Please accept my sincere apologies. And please keep presenting your labor of love for our benefit. You are truly blessed.
Peace and Happy New Year to you and your family.
Here come our beloved Irish!
Carroll, I’ll debate that one until the cows come home. Alabama was the
best team in the region, but MSU and Notre Dame were frightening aggregations. Sometime, just check out a few things:
(1) Size differentials of MSU and ND versus Bama in ’66
(2) Scoring of #s of both College Football Hall of Famers
and NFL Hall of Famers for MSU, Bama and ND.3)
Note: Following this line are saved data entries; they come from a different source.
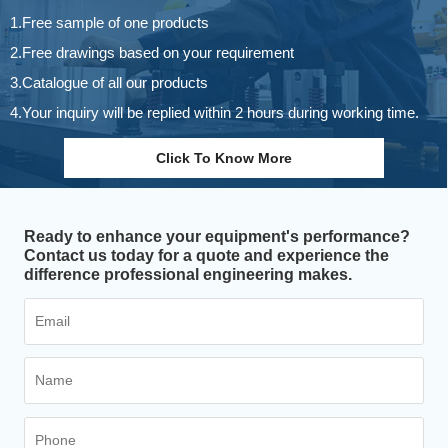
1.Free sample of one products
2.Free drawings based on your requirement
3.Catalogue of all our products
4.Your inquiry will be replied within 2 hours during working time.
Click To Know More
Ready to enhance your equipment's performance?
Contact us today for a quote and experience the
difference professional engineering makes.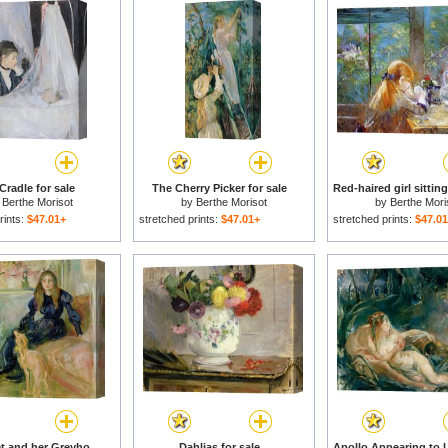
Cradle for sale
The Cherry Picker for sale
y
Berthe Morisot
by
Berthe Morisot
by
Berthe Mori
rints:
$47.01+
stretched prints:
$47.01+
stretched prints:
$47.0
Julie Manet and her Greyhound Laerte for sale
Dahlias for sale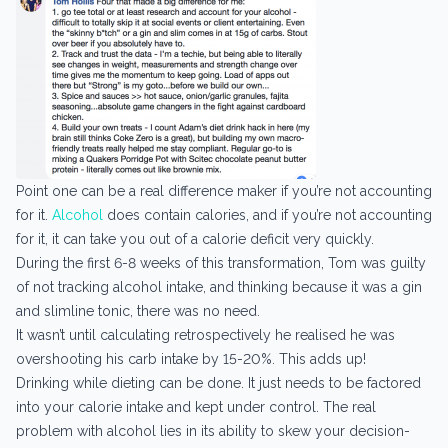
Point one can be a real difference maker if you’re not accounting
for it.
Alcohol
does contain calories, and if you’re not accounting
for it, it can take you out of a calorie deficit very quickly.
During the first 6-8 weeks of this transformation, Tom was guilty
of not tracking alcohol intake, and thinking because it was a gin
and slimline tonic, there was no need.
It wasn’t until calculating retrospectively he realised he was
overshooting his carb intake by 15-20%. This adds up!
Drinking while dieting can be done. It just needs to be factored
into your calorie intake and kept under control. The real
problem with alcohol lies in its ability to skew your decision-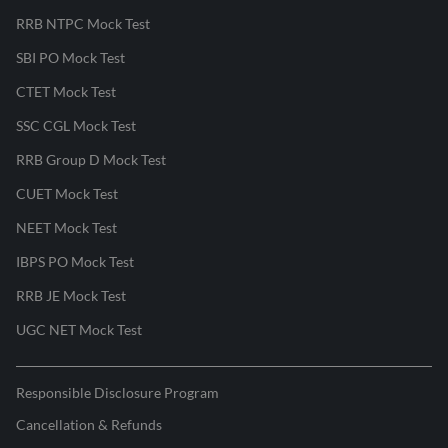
RRB NTPC Mock Test
SBI PO Mock Test
CTET Mock Test
SSC CGL Mock Test
RRB Group D Mock Test
CUET Mock Test
NEET Mock Test
IBPS PO Mock Test
RRB JE Mock Test
UGC NET Mock Test
Responsible Disclosure Program
Cancellation & Refunds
(3)The “quickness” shibboleth. The Irish demolished that
against OU, 38-0, in Norman.
(4) If you put Ara on sodium pentathol, he would admit that ’66 was a far
better team than ’73. By then, Bama had integrated and sized up,
but still couldn’t beat the Irish.
(5) I know in the south they write books about how the Tide got robbed in
’66 but if you saw the teams play in real time, you would opine differently.
OK- ND Purdue 1966 was my first game being at ND stadium (I was a Freshman) so I know well how great that team was. I was naive- thought that was the way it would always be 🙂 Won’t argue whether ‘Bama was also a great team that year- we will agree to disagree. Go Irish!!
Great post. But one quibble. Much as I hate to say it ‘Bama was on a par with ND and MSU in 1966. I’m not saying at all the Irish didn’t deserve to be National Champions but I think to say ND and MSU were head and shoulders above ‘Bama that year is a real stretch.
Meant to say “best post to date,” obviously!
What else can be said of this but brilliant!
Perhaps your post to date, “Duranko”. That’s saying quite a bit in light of your others contributions to this site.
Perhaps our “guests” “Buckeye” and “Steve” could be encouraged to comment on your sane post in order to move our dialogue forward into more civil territory.